A wide vessel with a small hole at the bottom is filled with water and kerosene. Find the approximate velocity of the water flow if thickness of water layer is $30\text{cm}$ and that of kerosene layer is $20\text{cm}$.
Specific gravity of kerosene $=0.8$.

• A. $300\text{m/s}$
• B. $30\text{m/s}$
• C. $3\text{m/s}$
• D. $1\text{m/s}$

Answer 1

The correct option is C $3\text{m/s}$

As water is heavier than kerosene, it will form the lower layer.
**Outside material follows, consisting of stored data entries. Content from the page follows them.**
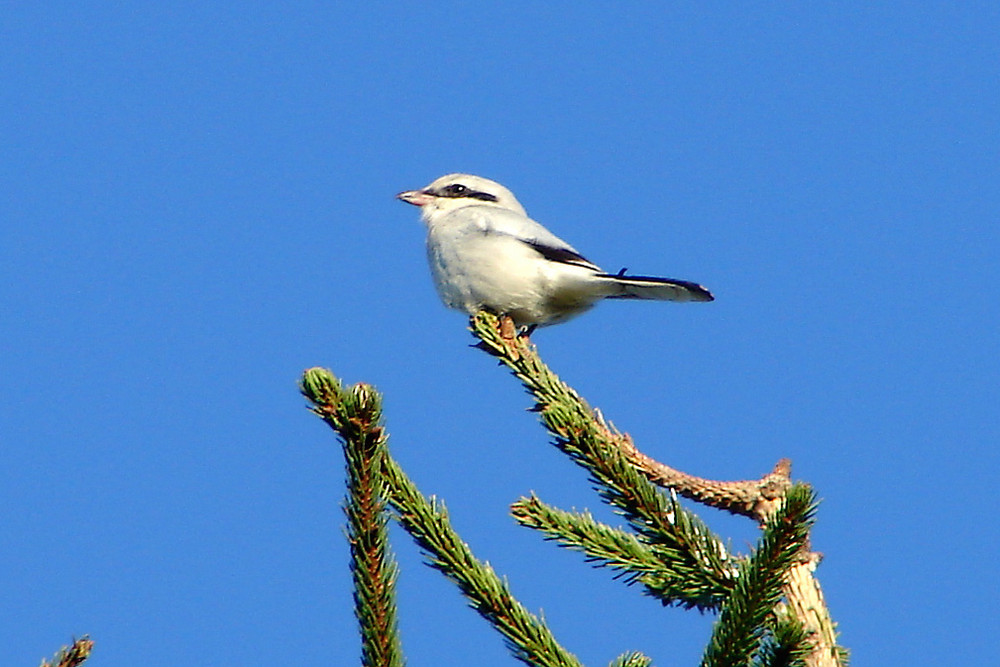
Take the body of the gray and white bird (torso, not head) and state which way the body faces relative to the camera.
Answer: to the viewer's left
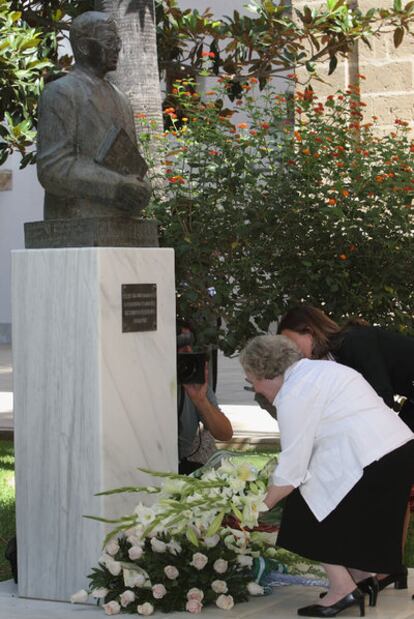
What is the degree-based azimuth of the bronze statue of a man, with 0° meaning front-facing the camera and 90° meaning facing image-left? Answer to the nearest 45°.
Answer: approximately 315°

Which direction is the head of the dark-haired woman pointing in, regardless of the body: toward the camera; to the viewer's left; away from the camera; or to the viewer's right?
to the viewer's left

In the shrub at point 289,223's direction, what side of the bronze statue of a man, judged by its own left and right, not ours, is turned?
left

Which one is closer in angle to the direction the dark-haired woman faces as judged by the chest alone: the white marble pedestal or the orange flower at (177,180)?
the white marble pedestal

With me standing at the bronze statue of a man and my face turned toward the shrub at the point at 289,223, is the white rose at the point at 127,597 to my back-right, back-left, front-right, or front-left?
back-right

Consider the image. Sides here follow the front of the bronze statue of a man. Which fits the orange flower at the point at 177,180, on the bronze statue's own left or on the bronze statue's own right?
on the bronze statue's own left

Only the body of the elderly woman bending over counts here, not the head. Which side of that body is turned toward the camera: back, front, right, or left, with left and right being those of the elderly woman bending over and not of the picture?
left

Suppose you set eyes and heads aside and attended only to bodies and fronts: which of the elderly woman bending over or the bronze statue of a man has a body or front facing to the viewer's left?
the elderly woman bending over

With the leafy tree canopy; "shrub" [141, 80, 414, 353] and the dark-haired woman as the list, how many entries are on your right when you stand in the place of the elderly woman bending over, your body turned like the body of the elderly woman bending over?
3

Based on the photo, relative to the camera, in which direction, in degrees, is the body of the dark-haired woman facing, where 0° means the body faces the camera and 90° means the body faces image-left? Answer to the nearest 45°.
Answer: approximately 90°
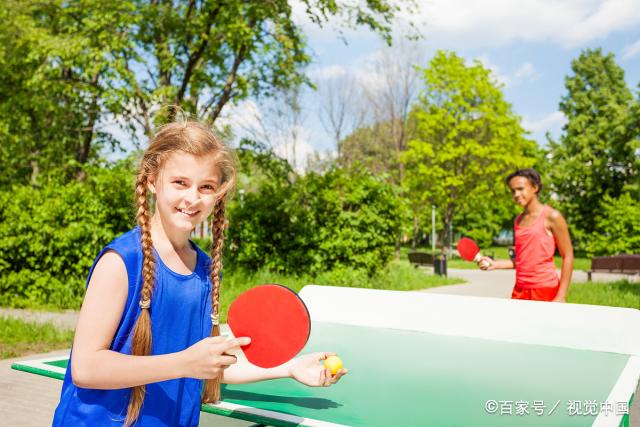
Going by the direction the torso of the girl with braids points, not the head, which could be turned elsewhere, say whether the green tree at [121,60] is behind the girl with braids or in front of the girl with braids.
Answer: behind

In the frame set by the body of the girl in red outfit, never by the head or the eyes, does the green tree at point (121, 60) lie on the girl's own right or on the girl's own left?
on the girl's own right

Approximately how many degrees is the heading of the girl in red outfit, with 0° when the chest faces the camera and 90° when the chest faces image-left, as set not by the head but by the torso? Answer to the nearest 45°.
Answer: approximately 45°

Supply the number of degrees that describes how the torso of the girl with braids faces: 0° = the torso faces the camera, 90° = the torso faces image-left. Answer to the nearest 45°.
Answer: approximately 315°

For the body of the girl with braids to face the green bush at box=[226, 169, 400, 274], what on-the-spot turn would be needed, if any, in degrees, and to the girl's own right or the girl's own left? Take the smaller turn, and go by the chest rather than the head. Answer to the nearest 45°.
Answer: approximately 135° to the girl's own left

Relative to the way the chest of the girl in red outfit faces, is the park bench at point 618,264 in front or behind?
behind

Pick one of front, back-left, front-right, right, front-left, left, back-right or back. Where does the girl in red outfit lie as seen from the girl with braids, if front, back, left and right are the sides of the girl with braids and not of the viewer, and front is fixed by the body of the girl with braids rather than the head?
left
Hydrostatic pressure at the bottom $={\rho }_{1}g{h}_1+{\rho }_{2}g{h}_2$

Now, considering the combination of two liquid layers as a single layer of water of height $h_0$, then

$h_0{\rho }_{2}g=h_1{\rho }_{1}g+h_2{\rho }_{2}g........\left(1\right)$

Now, applying Bernoulli's theorem at the free (open) surface of liquid and at the hole,

$P_a+\frac{1}{2}{\rho }_1{v}_1^2=P_a+\frac{1}{2}{\rho }_2{v}_2^2+{\rho }_{2}g{h}_0$

Now, let area of the hole $=a$ and area of the open surface $=A$

Therefore, applying continuity equation:

$a{v}_2=A{v}_1\Rightarrow v_1=\frac{a{v}_2}{A}$

As $a<<A$, we can almost neglect $v_1$ comparing with $v_2$

Hence, using the above condition, from $\left(2\right)$

$v_2=\sqrt{2g{h}_0}$

From $\left(1\right)$ : $h_0=h_2+\frac{{\rho }_1}{{\rho }_2}{h}_1=0.3+\left(0.2\right)\left(0.8\right)$

$\Rightarrow h_0=0.3+0.16=0.46\text{m}$.

Hence, $v_2=\sqrt{\left(2\right)\left(10\right)\left(0.46\right)}=\sqrt{9.2}\approx 3\text{m/s}$

Therefore, required velocity $=3\text{m/s}$

Hence, option $\left(\text{C}\right)$ is correct.